EXERCISE AIM:
Reproduce the following lines without any changes, leaving out the pictures.

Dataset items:
|---|

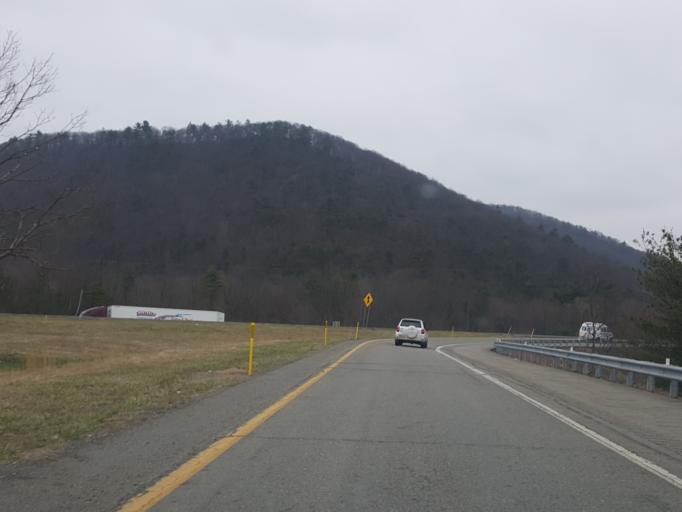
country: US
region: Pennsylvania
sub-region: Schuylkill County
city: Tremont
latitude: 40.5901
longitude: -76.4138
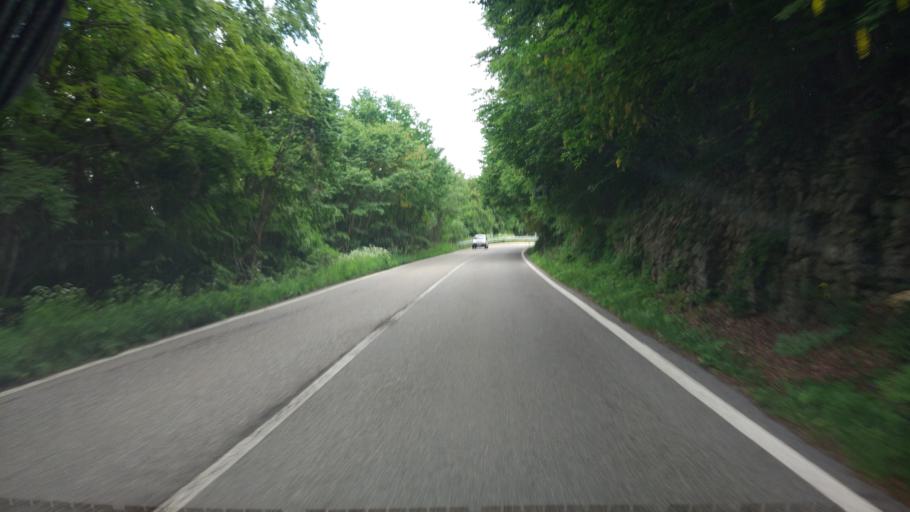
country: IT
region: Veneto
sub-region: Provincia di Verona
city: Bosco Chiesanuova
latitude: 45.6298
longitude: 11.0386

|---|

THE RESPONSE:
country: US
region: Pennsylvania
sub-region: Schuylkill County
city: Tremont
latitude: 40.5901
longitude: -76.4138
country: IT
region: Veneto
sub-region: Provincia di Verona
city: Bosco Chiesanuova
latitude: 45.6298
longitude: 11.0386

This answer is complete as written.